### BRIEF
Can you present these lines as a numbered list, omitting blank lines and leaving the pictures out of your answer?

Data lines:

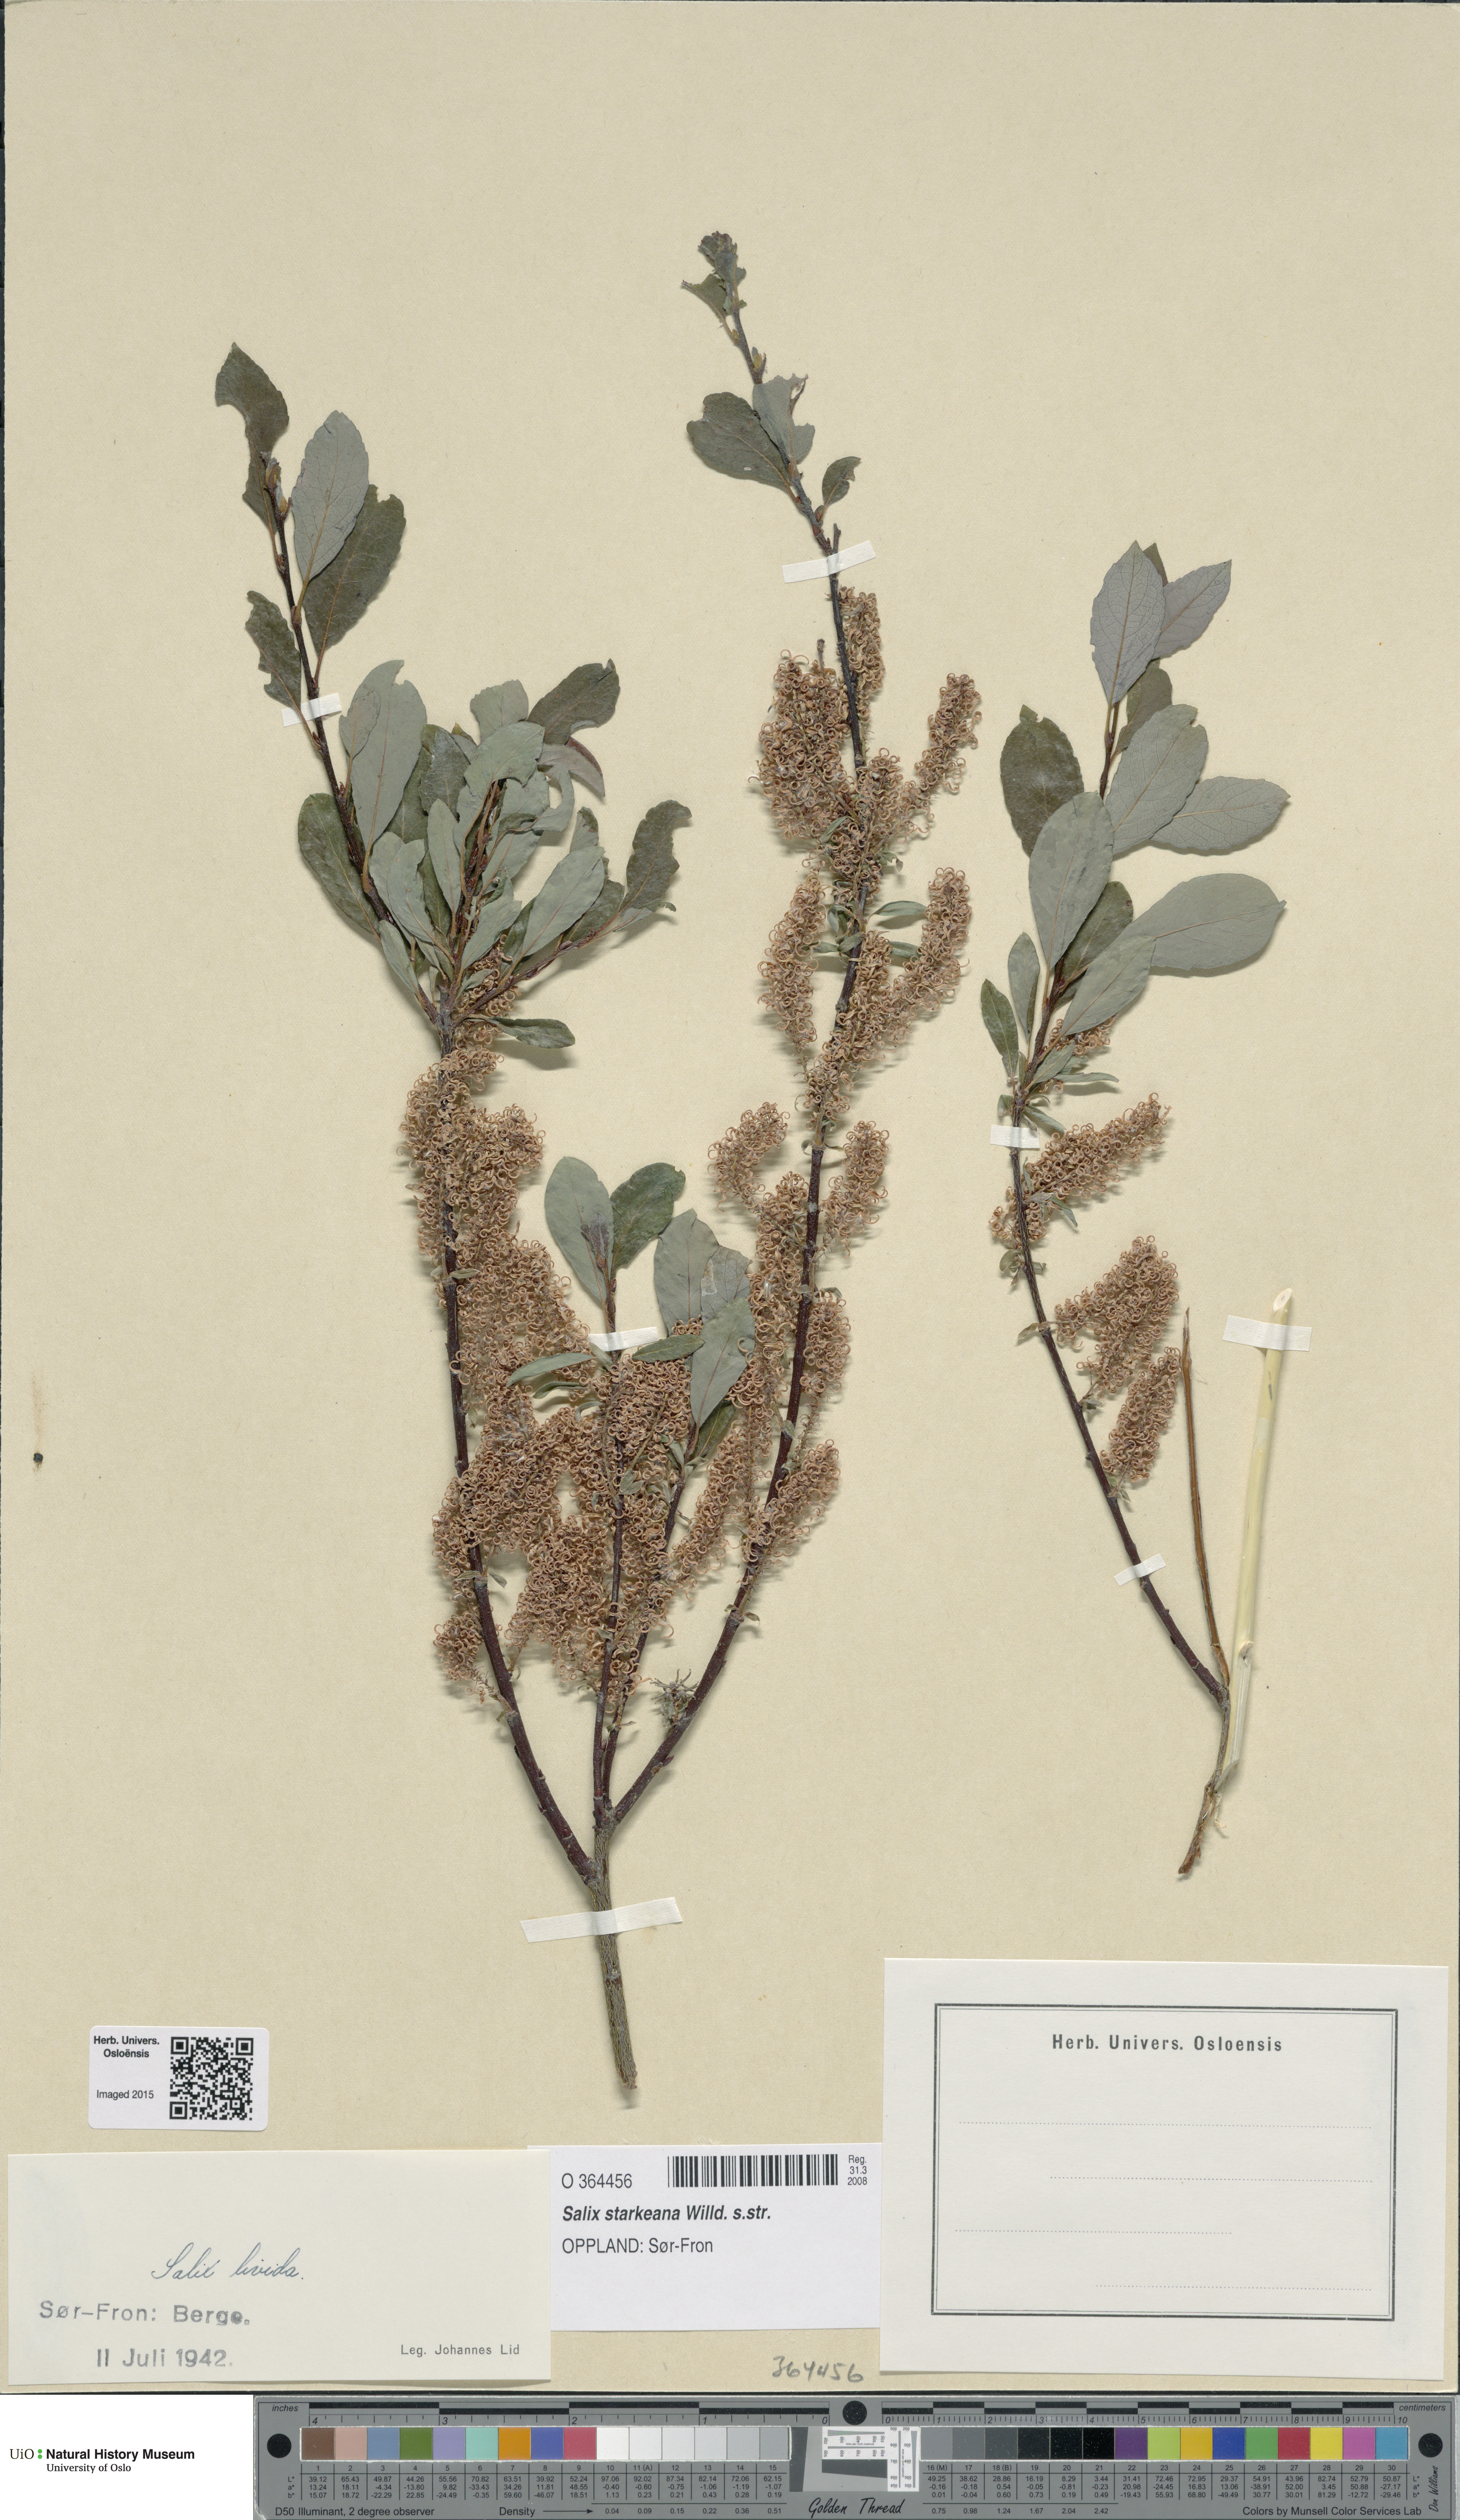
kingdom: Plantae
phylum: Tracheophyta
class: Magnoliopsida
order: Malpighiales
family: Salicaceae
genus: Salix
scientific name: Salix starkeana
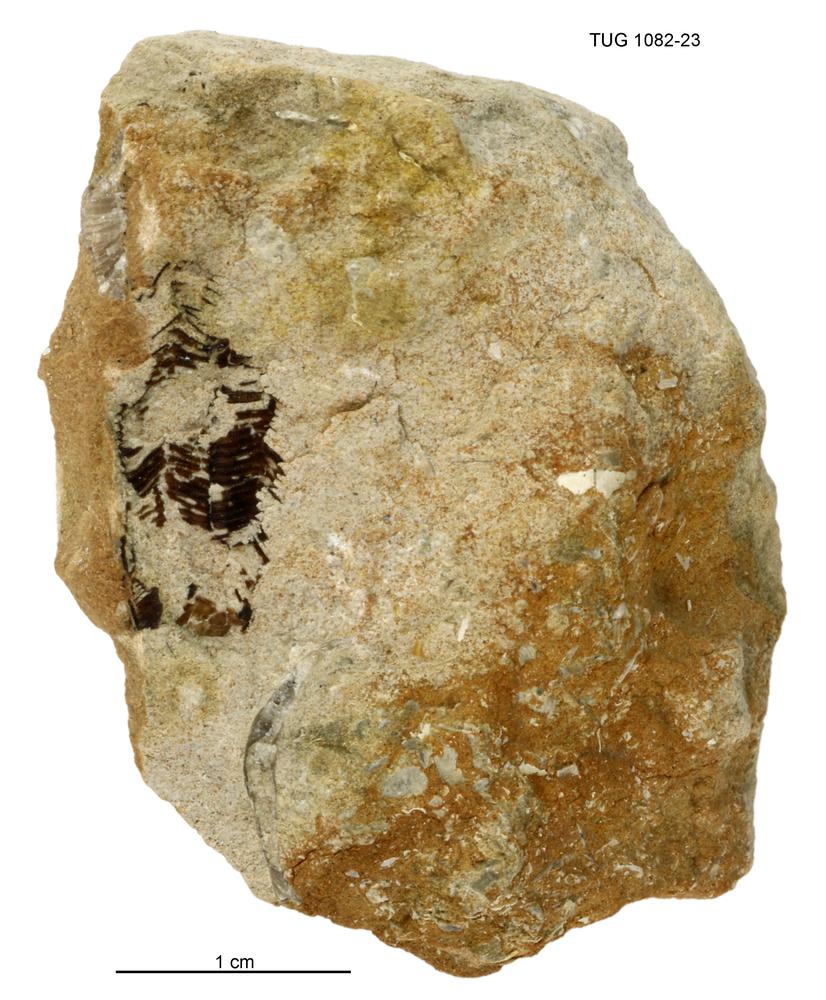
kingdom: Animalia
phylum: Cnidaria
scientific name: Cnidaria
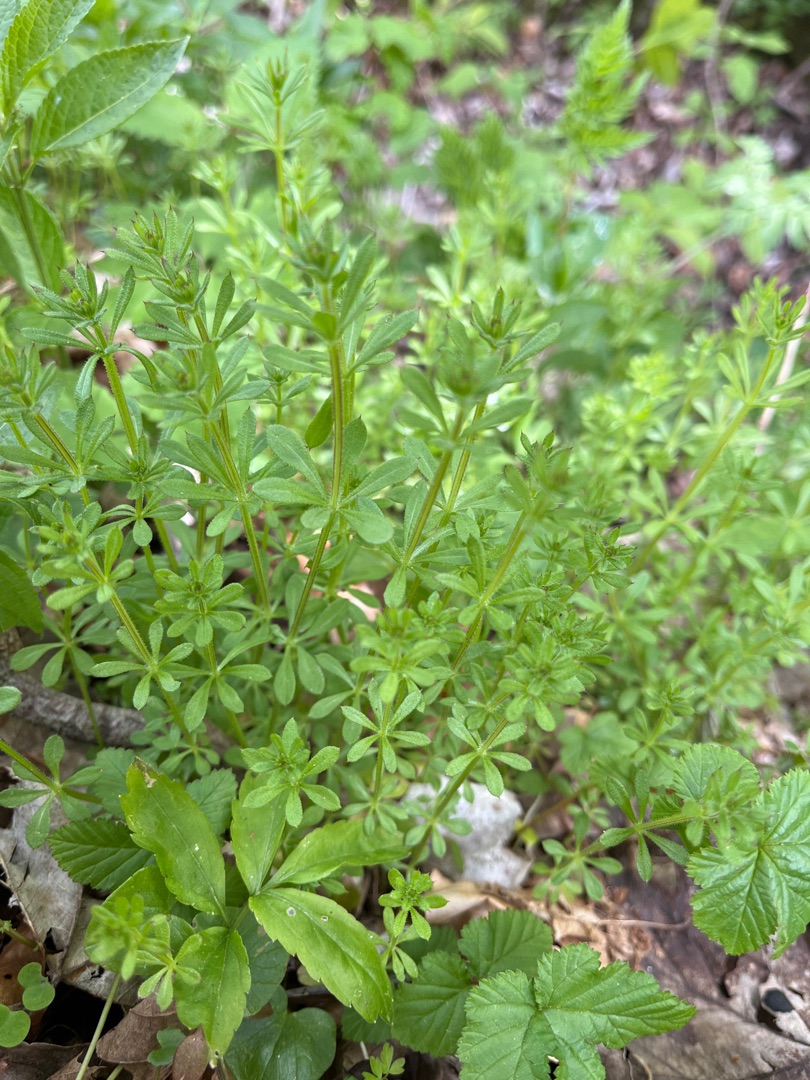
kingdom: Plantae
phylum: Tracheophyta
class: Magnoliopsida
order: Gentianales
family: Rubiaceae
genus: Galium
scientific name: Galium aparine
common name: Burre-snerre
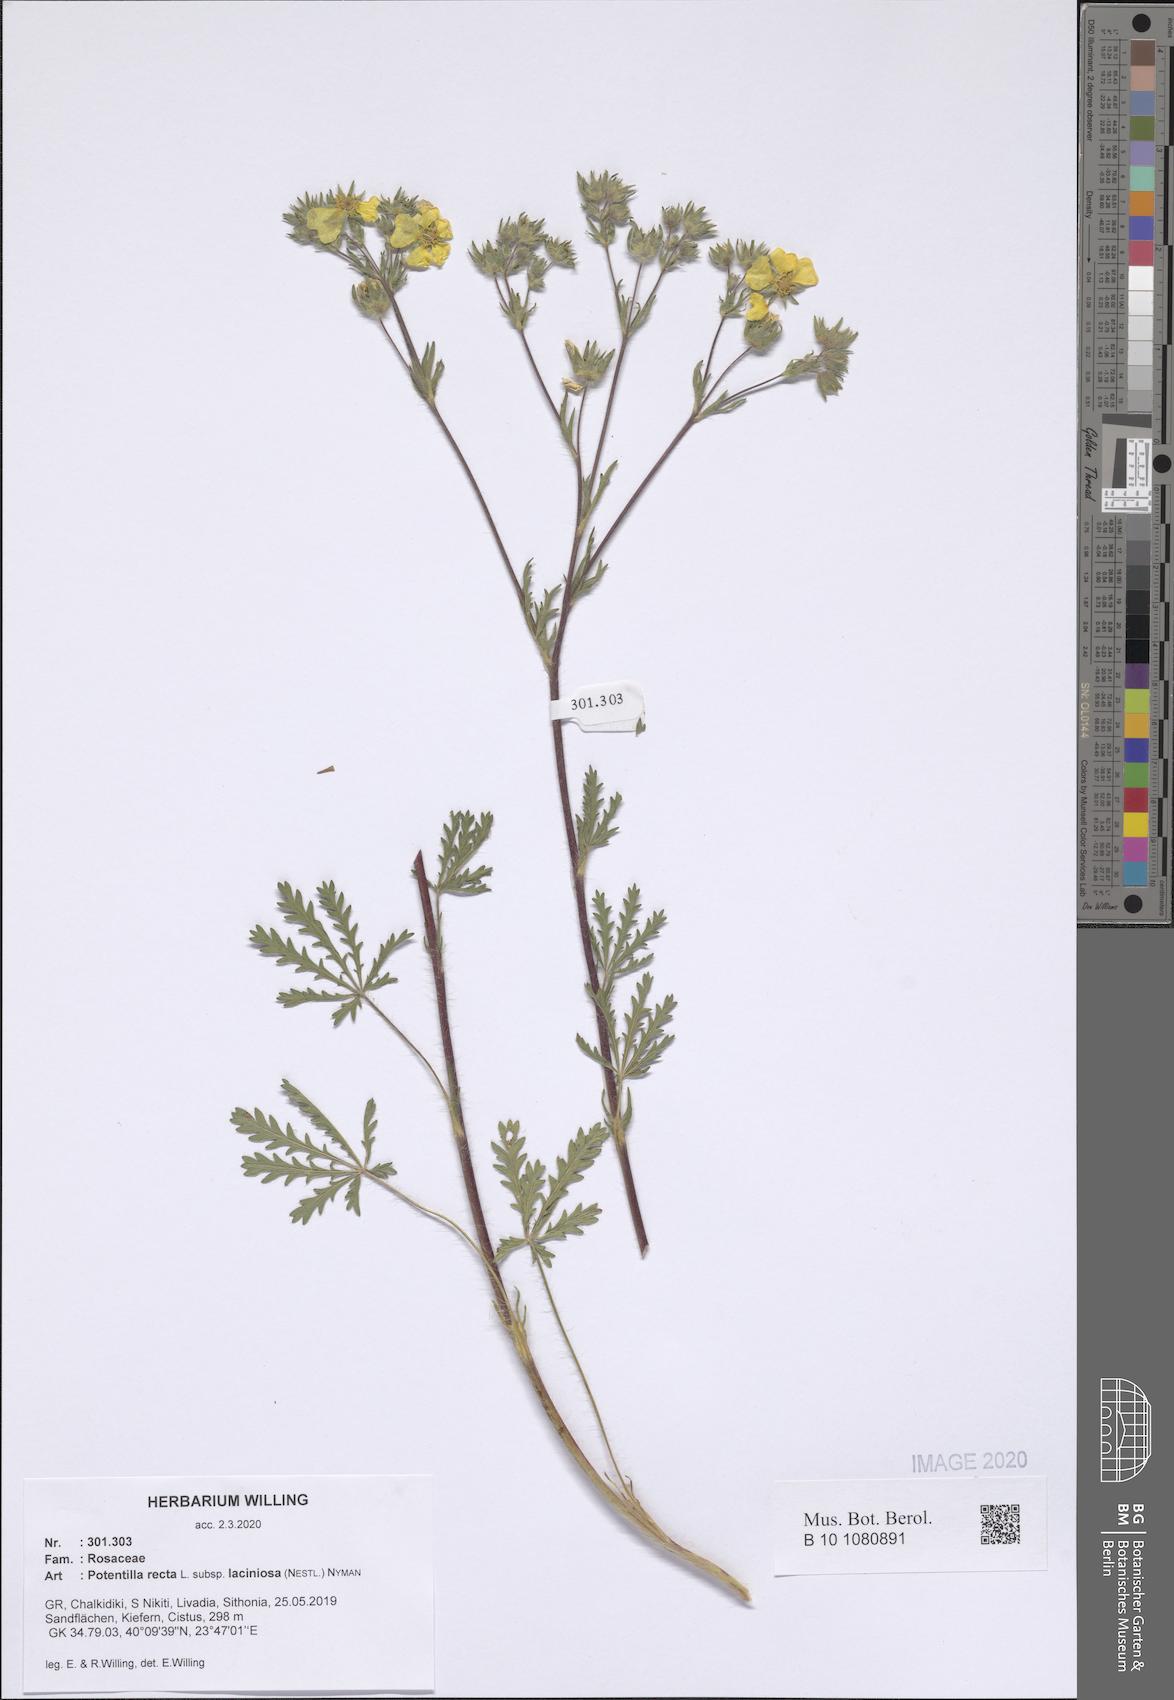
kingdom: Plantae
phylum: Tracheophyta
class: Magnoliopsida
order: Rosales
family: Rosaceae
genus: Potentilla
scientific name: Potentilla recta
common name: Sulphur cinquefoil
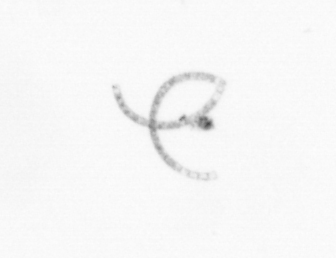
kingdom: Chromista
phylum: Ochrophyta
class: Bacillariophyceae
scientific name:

### WRITTEN RESPONSE
1. kingdom: Plantae
2. phylum: Tracheophyta
3. class: Magnoliopsida
4. order: Malpighiales
5. family: Salicaceae
6. genus: Salix
7. scientific name: Salix starkeana
8. kingdom: Animalia
9. phylum: Cnidaria
10. scientific name: Cnidaria
11. kingdom: Plantae
12. phylum: Tracheophyta
13. class: Magnoliopsida
14. order: Gentianales
15. family: Rubiaceae
16. genus: Galium
17. scientific name: Galium aparine
18. common name: Burre-snerre
19. kingdom: Plantae
20. phylum: Tracheophyta
21. class: Magnoliopsida
22. order: Rosales
23. family: Rosaceae
24. genus: Potentilla
25. scientific name: Potentilla recta
26. common name: Sulphur cinquefoil
27. kingdom: Chromista
28. phylum: Ochrophyta
29. class: Bacillariophyceae
30. scientific name:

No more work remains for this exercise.